Learning Opportunities
Melissa decides she needs to pull in Sandeep, the chemotherapy specialist. Sandeep asks for advice from the oncology bot, who finds a recently published journal article that discusses common side effects of Cynthia’s treatment. Based on their review, Sandeep and Melissa are confident Cynthia’s symptoms are within normal range, and provide a care regime to make her more comfortable.
The entire conversation and whiteboard is stored in the team space so when new nurses and doctors are added to the team, they can quickly see Cynthia’s case history.
Cognitive and digital collaboration technologies are starting to make scenarios like this possible today.
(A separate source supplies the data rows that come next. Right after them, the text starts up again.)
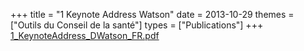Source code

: +++
title = "1 Keynote Address Watson"
date = 2013-10-29
themes = ["Outils du Conseil de la santé"]
types = ["Publications"]
+++
[1\_KeynoteAddress\_DWatson\_FR.pdf](/files/1_KeynoteAddress_DWatson_FR.pdf)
Getting Started with Cognitive Collaboration
You can do two things now to improve your digital workplace with cognitive collaboration:
Start building a foundation
By using cloud-based, mobile collaboration platforms, you’re setting yourself up for quick entry of new intelligent collaborative assistants and advisors when they become available. If you’re stuck in an old on-premises or siloed cloud collaboration app, the future will pass you by.
As Tom Petrocelli recently wrote, dream big but start small
You don't have to start with fully formed scenarios. Instead, look for easy-to-implement ways to introduce personal assistance (like the map and weather bot described above) and expert advice (like the oncology bot) into high-value business processes.
Your key to success: rapid iteration. Now is the time to explore.